Kenya went almost a year without air quality reports after a standoff between the National Environment Management Authority (NEMA) and a South African supplier left crucial monitoring equipment idle.
Auditor General Nancy Gathungu revealed in her review of NEMA’s accounts for the year ending June 30, 2024, that the authority’s Sh67 million air quality monitoring system was inactive between February and November last year. The lapse occurred after NEMA failed to pay the required annual license fees to the supplier.
“The authority could not, therefore, generate air quality reports to disseminate to the public and other users during the period the equipment was idle,” Gathungu noted.
The audit also highlighted structural weaknesses within NEMA, including a weak revenue collection system. The agency relies on self-declaration of project values by clients, with only one quantity surveyor reviewing thousands of annual applications. This system leaves room for errors, collusion, or fraud.
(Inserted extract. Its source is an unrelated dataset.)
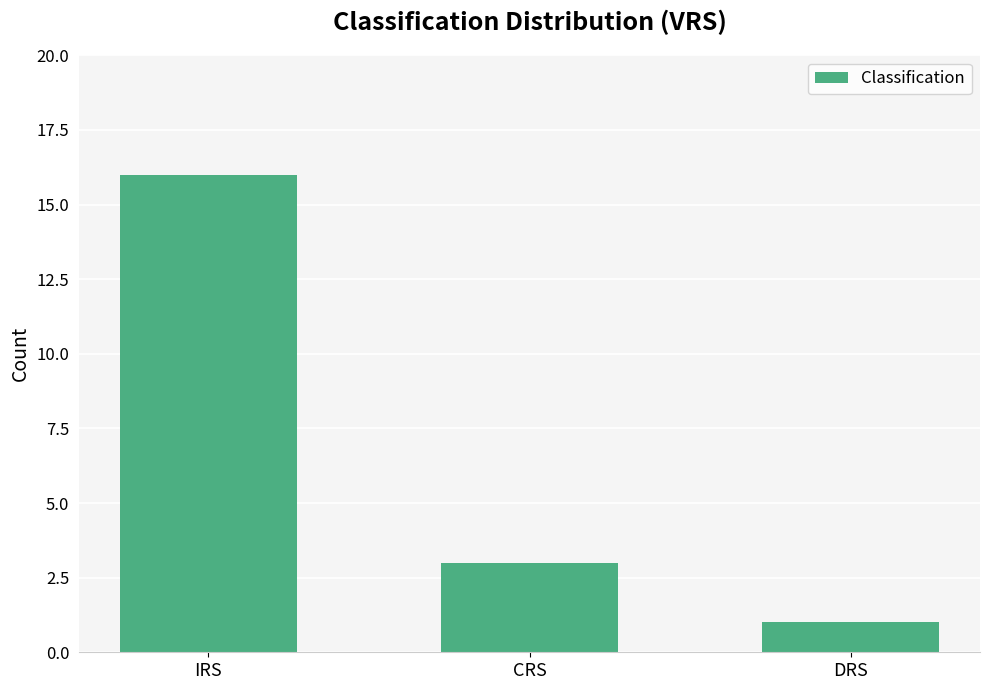

Does the chart contain any negative values?

No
Further, NEMA lacks a comprehensive database of regulated facilities, weakening oversight over critical sectors such as petrol stations, hospitals, manufacturers, and agricultural processors.
Delays in implementing the authority’s enterprise resource planning (ERP) system were also flagged. By December 2024, only 35 percent of the system was operational, with no explanation provided for the delay.
The Auditor General questioned the NEMA board’s spending of Sh5.6 million on field visits, saying it exceeded its governance mandate under the Mwongozo Code. Staff shortages remain a concern, with 23 percent of positions vacant, raising risks of overstretched personnel and compromised service delivery.
The findings underscore the need for urgent reforms at NEMA to restore accountability, ensure timely reporting, and strengthen oversight of environmental standards across the country.